BioWare has confirmed that Mass Effect Legendary Edition will feature edits to some of its more sexualized cutscenes, particularly those involving Cerberus officer Miranda Lawson.
Announced on February 2nd, Mass Effect Legendary Edition is set to feature not only the three games that make up the original Mass Effect trilogy, but also “over 40 dlc from all three games” and “enhanced performance, visuals, and graphics, all available in HDR.”
“For Mass Effect 1 we took the rough edges off it and tried to reduce the delta between 1 and 2, because 2 and 3 had a very similar look and feel and 1 tended to feel very dated. So we spent more time trying to bring it closer to 2,” project director Mac Walters explained to Metro in a recent interview.
Walters continued ““There were underlying systems that made it more like an RPG and less like a shooter, but there were other systems like camera, movement, aiming, and things like that that we had improved over the course of the trilogy.”
“So bringing those into Mass Effect 1 was a no-brainer and we tried to just smooth out your overall experience,” Walters added. “‘Reducing the friction from that gameplay but not inherently or fundamentally changing how you progress through the game, how you invest in the squad talents and the class systems and things like that. That was important.”
In turning their attention into providing players with a better ‘overall experience,’ Walters further explained that the team gave special attention to improving the game’s handling of the female version of Commander Shepard, whose character lacked customization features and reused many of the male-centric animations from her male counterpart.
“Specifically for female Shepherd, I think there was a lot of things that we could do across the trilogy to make that better, so that she’s a bit more on par with male Shepherd,” said Walters. “Whether it be just some subtle face shape changes or some wrinkles or support or whatever, so she’s catching the light and the same kind of quality level.”
“And then specifically around the animations, we couldn’t really change a lot of those, but there were times where you could change the camera to not focus on one of those animations,” he continued. “So a male Shepherd animation would have him sitting with his legs quite wide open with a low camera where, if you were wearing a skirt, it would be a bit unflattering. So we can’t necessarily change that animation, but you can raise that camera up slightly to reduce the problem.”
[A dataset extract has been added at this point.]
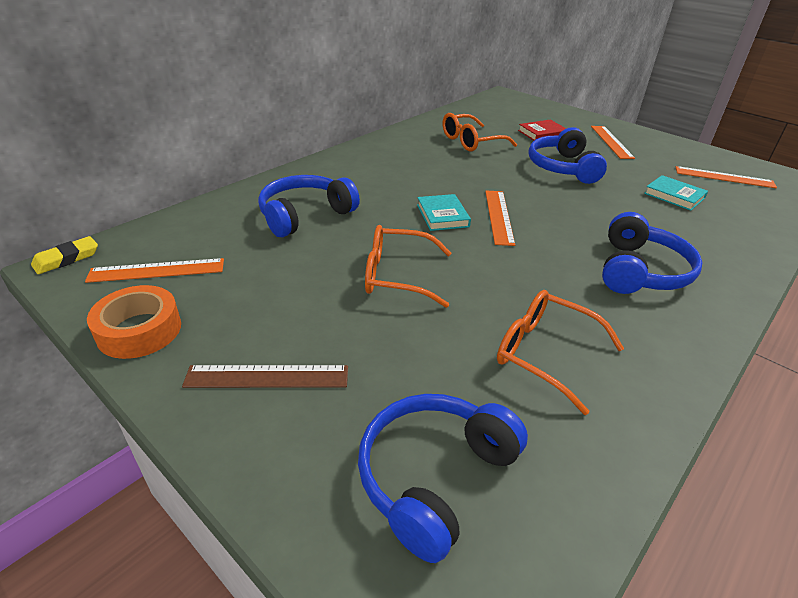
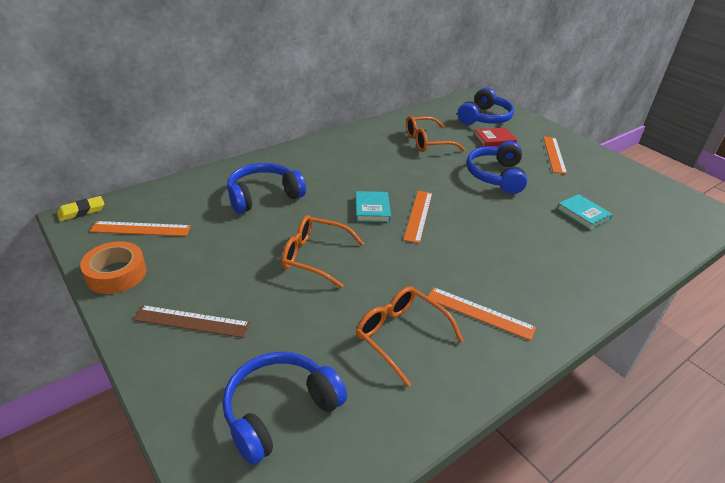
camera: 10 degrees right, 0 degrees up
(640, 271) = (514, 279): blue headphones -> blue headphones (484, 118)
(724, 177) = (641, 201): orange ruler -> orange ruler (479, 313)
Additionally, during “a hands-off presentation detailing the changes coming to the remastered version of the sci-fi trilogy” attended by Polygon, BioWare Environment and Character Director Kevin Meek revealed that the red-headed default ‘FemShep,’ who was first introduced as a playable option in Mass Effect 3, would be available to play as throughout the entire saga.
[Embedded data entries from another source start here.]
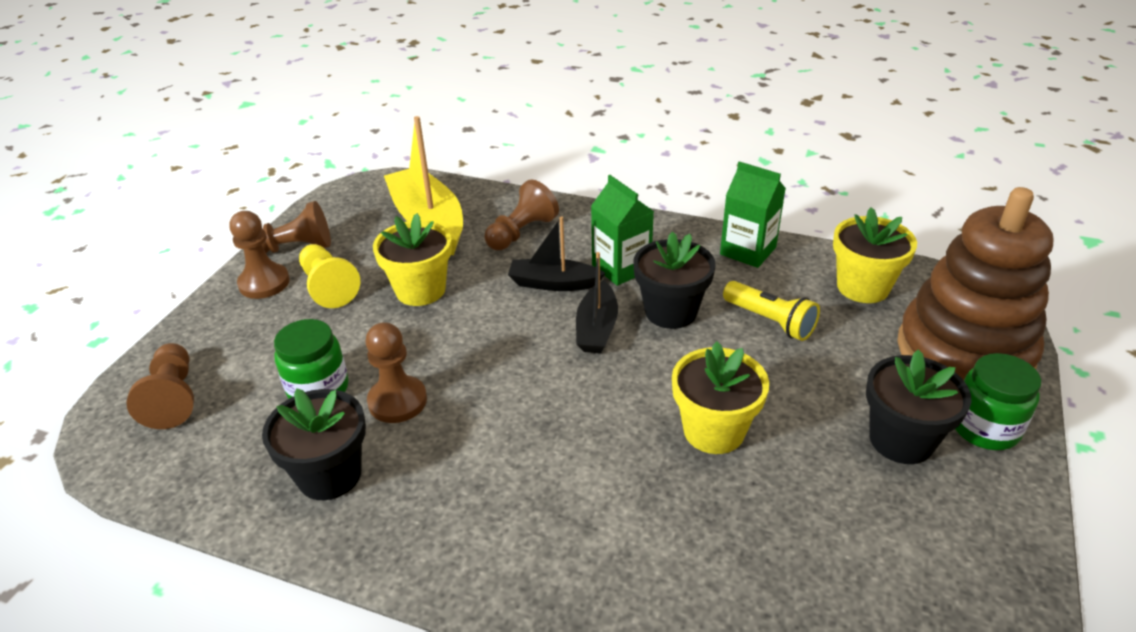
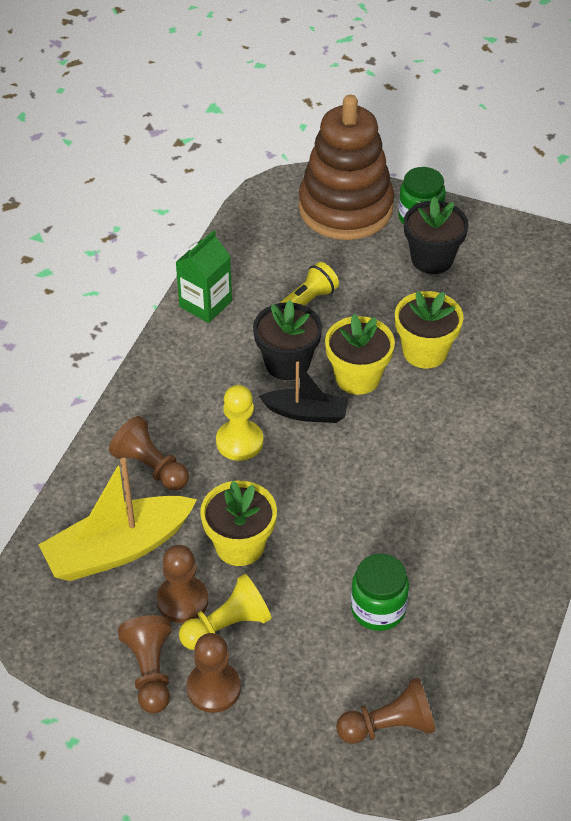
camera: 90 degrees left, 10 degrees up
(329, 475) = (476, 584): black flower pot -> none
(397, 401) = (394, 548): brown pawn -> brown pawn (182, 601)
(553, 283) = (239, 442): black boat -> yellow pawn
(621, 268) = (220, 392): green carton -> none
(863, 287) = (265, 243): yellow flower pot -> yellow flower pot (357, 377)

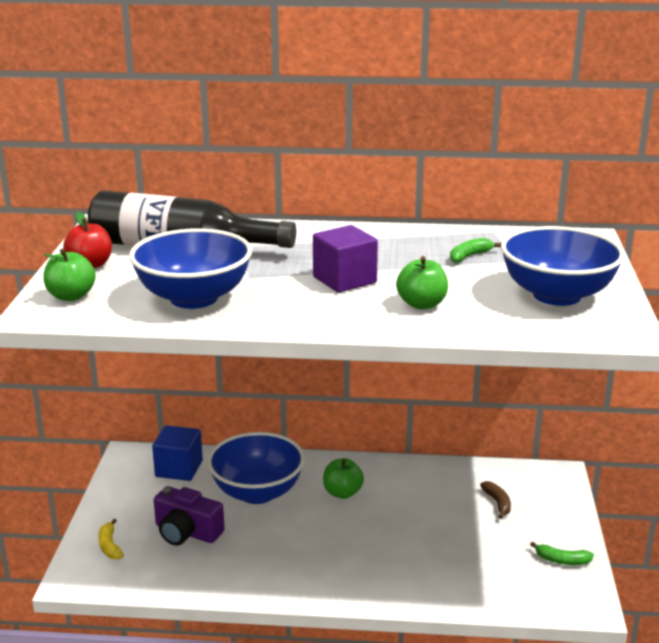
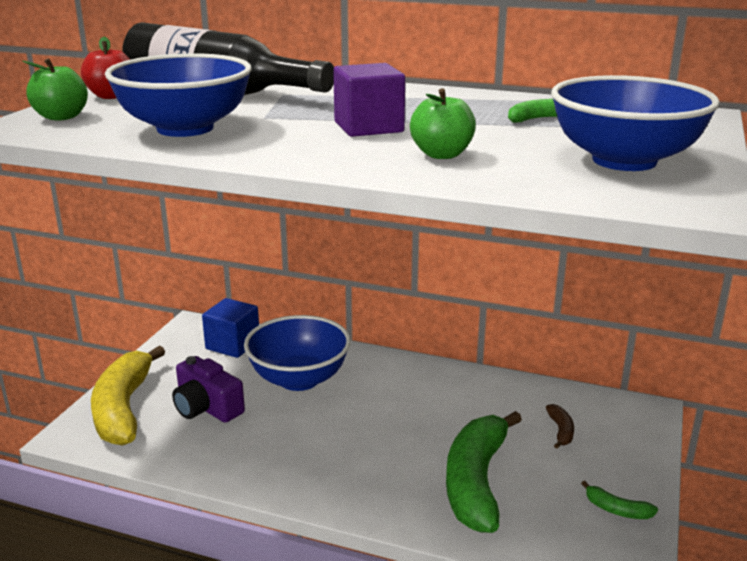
camera: 15 degrees right, 0 degrees up
(109, 546) = (123, 409): yellow banana -> yellow banana, size x2.45
(342, 493) = (388, 393): green apple -> none
(447, 557) = (476, 482): none -> green banana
Sadly, though somewhat unsurprisingly, the original three games in the trilogy will not be released unaltered, as Walters revealed that the team had made edits to some of the game’s more ‘well-rounded’ cutscenes.
When pressed on the accusations leveled against the developer that certain characters and designs, such as the all-female Asari or EDI’s robot body, were made to specifically to pander to a male audience, Walters noted, “‘I do think a lot of things have evolved since [the original games] but I don’t know if I would say we were ultra-concerned about it or anything like that, but there were considerations.”
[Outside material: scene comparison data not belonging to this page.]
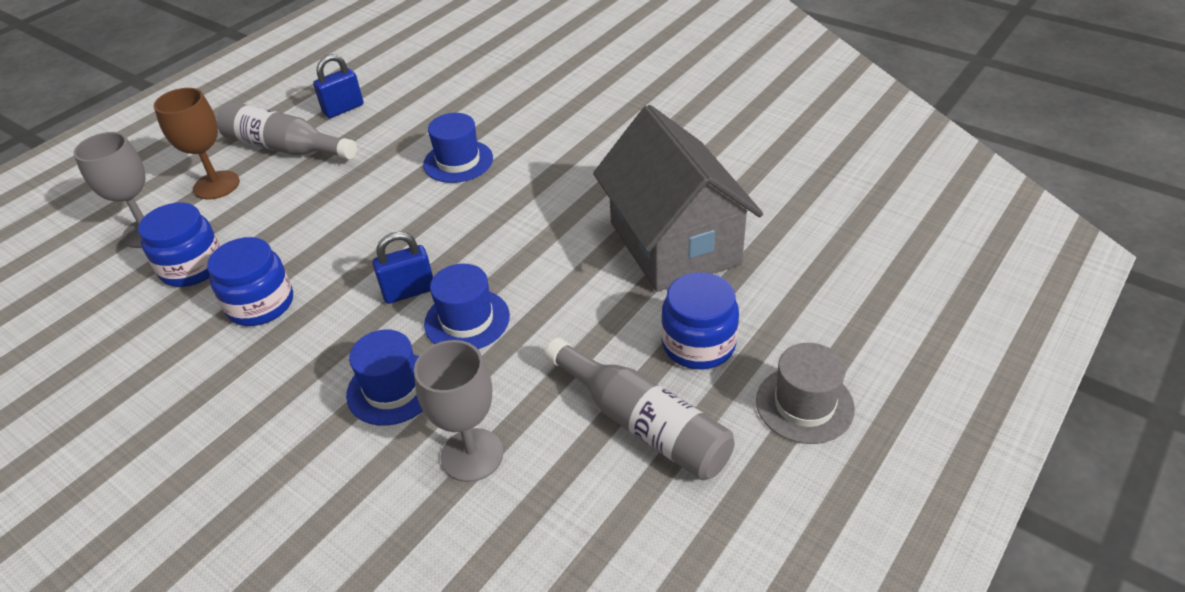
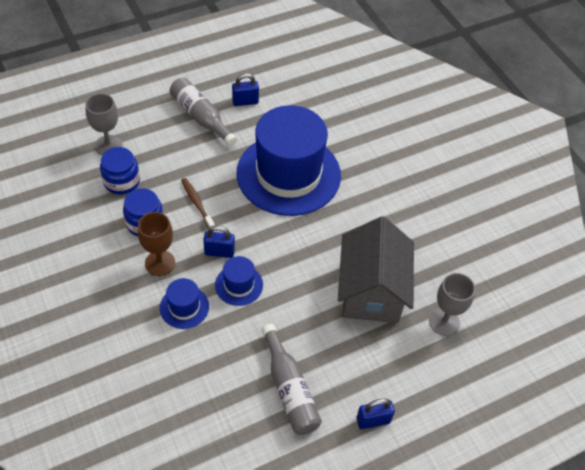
camera: 20 degrees right, 10 degrees up
(216, 185) = (154, 128): brown goblet -> brown goblet (160, 263)
(336, 246) = (197, 203): none -> brown toothbrush
(458, 161) = (288, 174): blue hat -> blue hat, size x2.40
(472, 455) = (202, 363): grey goblet -> grey goblet (444, 322)
(698, 344) = (344, 359): blue jar -> none
(804, 404) = (373, 420): grey hat -> blue padlock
According to Walters, “Kevin [Meek] actually called out some camera cuts that were just… why was that focusing on Miranda’s butt?”
“So in some cases we said, ‘Okay, we can make a change there’,” he recalled. “But ultimately, to change an entire character model or something like that wasn’t really… it was a decision that was made as part of many creative decisions and just showing it at the best possible fidelity that we could going forward is really the choice for all of the art that we had.”
Unfortunately, despite these improvements and changes being made to Mass Effect, Walters concluded his interview with Metro by revealing that the third game’s controversial ending would remain unchanged.
“Sure, you know the controversy around the ending,” he admitted. “And we understand, I certainly understand, how that didn’t hit with some people. But I don’t think you suddenly just go in and try to change anything in that regards.”
As of writing, a full list of cutscenes intended for alteration is currently unknown.
Mass Effect Legendary Edition is currently set for a May 14th release across PlayStation 4, PC, and Xbox consoles.